The Errors Tray: a simulation tool for evaluating professional practices in a chemotherapy production unit
1 Oncological Clinical Biopharmacy Unit, CHRU Tours, France
2 Trousseau Pharmacy, CHRU Tours, France
The preparation of the trays containing the material necessary for the preparation of chemotherapy is the first step in the cytotoxic manufacturing circuit. This is a fundamental step in the process where a platter error could lead to a manufacturing one. Following a number of nonconformities in the preparation of the stage notified over the year, it was decided to create a simulation tool for the platter errors. The aim is to evaluate staff’s knowledge using this tool and to put in place targeted improvement actions to reduce tray nonconformities.

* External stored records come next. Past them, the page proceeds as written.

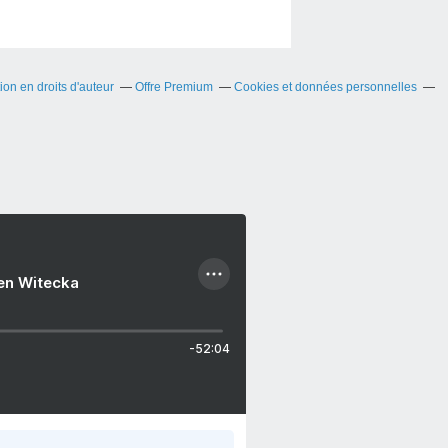
on en droits d'auteur
Offre Premium
Cookies et données personnelles
ien Witecka
-52:04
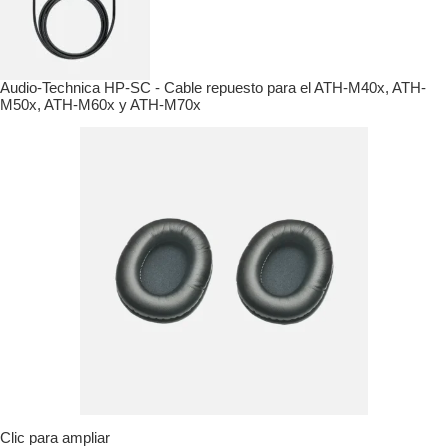
Audio-Technica HP-SC - Cable repuesto para el ATH-M40x, ATH-
M50x, ATH-M60x y ATH-M70x
Clic para ampliar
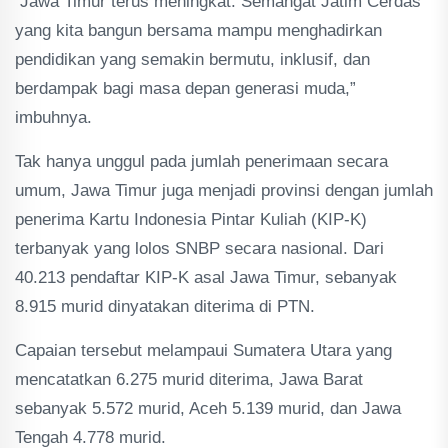
Jawa Timur terus meningkat. Semangat Jatim Cerdas
yang kita bangun bersama mampu menghadirkan
pendidikan yang semakin bermutu, inklusif, dan
berdampak bagi masa depan generasi muda,”
imbuhnya.
Tak hanya unggul pada jumlah penerimaan secara
umum, Jawa Timur juga menjadi provinsi dengan jumlah
penerima Kartu Indonesia Pintar Kuliah (KIP-K)
terbanyak yang lolos SNBP secara nasional. Dari
40.213 pendaftar KIP-K asal Jawa Timur, sebanyak
8.915 murid dinyatakan diterima di PTN.
Capaian tersebut melampaui Sumatera Utara yang
mencatatkan 6.275 murid diterima, Jawa Barat
sebanyak 5.572 murid, Aceh 5.139 murid, dan Jawa
Tengah 4.778 murid.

The errors tray was created on the basis of 9 kits, in which we intentionally put between 0 and 9 errors. They are representative of different difficulty level in daily preparations. Three serious errors that could have an important impact on the patient were introduced in different kits. Each one of them contains a scenario, a patient label, a manufacturing and preparation sheet’s screenshot tray extracted from Chimio® software, and equipment. This error containing kit was presented to all the staff, with the instruction to realize it alone without any time limit. The participants’ results were collected in an Excel® file with the following data: professional status, number and type of error per tray.

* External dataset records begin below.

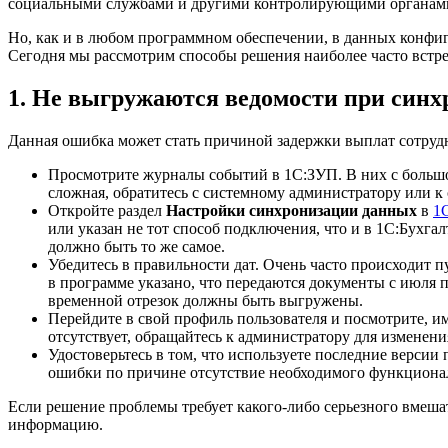
социальными службами и другими контролирующими органам
Но, как и в любом программном обеспечении, в данных конфи
Сегодня мы рассмотрим способы решения наиболее часто вст
1. Не выгружаются ведомости при синх
Данная ошибка может стать причиной задержки выплат сотрудни
Просмотрите журналы событий в 1С:ЗУП. В них с большо
сложная, обратитесь с системному администратору или
Откройте раздел
Настройки синхронизации данных
в
1
или указан не тот способ подключения, что и в 1С:Бухга
должно быть то же самое.
Убедитесь в правильности дат. Очень часто происходит 
в программе указано, что передаются документы с июля п
временной отрезок должны быть выгружены.
Перейдите в свой профиль пользователя и посмотрите, и
отсутствует, обращайтесь к администратору для изменени
Удостоверьтесь в том, что используете последние версии
ошибки по причине отсутствие необходимого функционал
Если решение проблемы требует какого-либо серьезного вмеша
информацию.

In the space of two months, thirty-one unit workers participated: pharmacists, interns, pharmacy technicians, and professional workers (PO). The average error rate per participant was 32.52%, and the error rate per kit ranges from 7.41% to 64.71%. The OPs who achieved more trays on a daily basis without doing the preparations have an average error rate scale of 48.46%. They made more mistakes choosing syringes (28.05%), active principal vials (24.08%), containers (21.5%), small items like forgetting the connecting material (18.55%) and choosing the wrong kind of manifolds (7.82%). Generally across the staff, and among the 3 main/serious errors; the outdated active principal vial was seen in 40% of cases, the intrathecal syringe error was seen in 84% and the solvent error in 53%.

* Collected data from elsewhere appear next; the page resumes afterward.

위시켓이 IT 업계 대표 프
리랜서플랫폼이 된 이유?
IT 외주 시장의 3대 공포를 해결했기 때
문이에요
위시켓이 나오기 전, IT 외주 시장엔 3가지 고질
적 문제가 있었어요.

This study highlights gaps in the equipment knowledge adapted to the trays preparations. In the light of those results, many actions were put in place: necessary material check-lists were created for the 15 trays identified as complex. All material storage has been labeled to stop any risk of confusion between them. A ‘Tray Guide’ for the staff is being created, and will include the basic information and required knowledge on the equipment and cytotoxic preparations. Finally, a routine evaluation will be set up after the new staff’s training by the error tray method.